**TO-DO ITEM**
The records that follow must be repeated exactly, except for their pictures.

Content starts

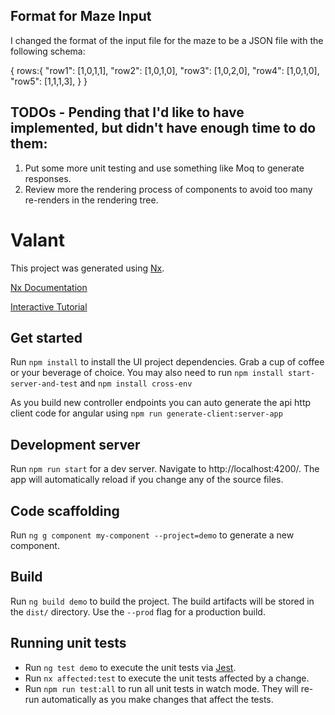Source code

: 
## Format for Maze Input
I changed the format of the input file for the maze to be a JSON file with the following schema:

{
	rows:{
        "row1": [1,0,1,1],
        "row2": [1,0,1,0],
        "row3": [1,0,2,0],
        "row4": [1,0,1,0],
        "row5": [1,1,1,3],
	}
}

## TODOs - Pending that I'd like to have implemented, but didn't have enough time to do them:
1. Put some more unit testing and use something like Moq to generate responses.
2. Review more the rendering process of components to avoid too many re-renders in the rendering tree.


# Valant

This project was generated using [Nx](https://nx.dev).

[Nx Documentation](https://nx.dev/getting-started/nx-and-angular)

[Interactive Tutorial](https://nx.dev/angular-tutorial/01-create-application)

## Get started

Run `npm install` to install the UI project dependencies. Grab a cup of coffee or your beverage of choice.
You may also need to run `npm install start-server-and-test` and `npm install cross-env`

As you build new controller endpoints you can auto generate the api http client code for angular using `npm run generate-client:server-app`

## Development server

Run `npm run start` for a dev server. Navigate to http://localhost:4200/. The app will automatically reload if you change any of the source files.

## Code scaffolding

Run `ng g component my-component --project=demo` to generate a new component.

## Build

Run `ng build demo` to build the project. The build artifacts will be stored in the `dist/` directory. Use the `--prod` flag for a production build.

## Running unit tests

- Run `ng test demo` to execute the unit tests via [Jest](https://jestjs.io).
- Run `nx affected:test` to execute the unit tests affected by a change.
- Run `npm run test:all` to run all unit tests in watch mode. They will re-run automatically as you make changes that affect the tests.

Content ends

**COMPLETED TASK**
Source code

: 
## Format for Maze Input
I changed the format of the input file for the maze to be a JSON file with the following schema:

{
	rows:{
        "row1": [1,0,1,1],
        "row2": [1,0,1,0],
        "row3": [1,0,2,0],
        "row4": [1,0,1,0],
        "row5": [1,1,1,3],
	}
}

## TODOs - Pending that I'd like to have implemented, but didn't have enough time to do them:
1. Put some more unit testing and use something like Moq to generate responses.
2. Review more the rendering process of components to avoid too many re-renders in the rendering tree.


# Valant

This project was generated using [Nx](https://nx.dev).

[Nx Documentation](https://nx.dev/getting-started/nx-and-angular)

[Interactive Tutorial](https://nx.dev/angular-tutorial/01-create-application)

## Get started

Run `npm install` to install the UI project dependencies. Grab a cup of coffee or your beverage of choice.
You may also need to run `npm install start-server-and-test` and `npm install cross-env`

As you build new controller endpoints you can auto generate the api http client code for angular using `npm run generate-client:server-app`

## Development server

Run `npm run start` for a dev server. Navigate to http://localhost:4200/. The app will automatically reload if you change any of the source files.

## Code scaffolding

Run `ng g component my-component --project=demo` to generate a new component.

## Build

Run `ng build demo` to build the project. The build artifacts will be stored in the `dist/` directory. Use the `--prod` flag for a production build.

## Running unit tests

- Run `ng test demo` to execute the unit tests via [Jest](https://jestjs.io).
- Run `nx affected:test` to execute the unit tests affected by a change.
- Run `npm run test:all` to run all unit tests in watch mode. They will re-run automatically as you make changes that affect the tests.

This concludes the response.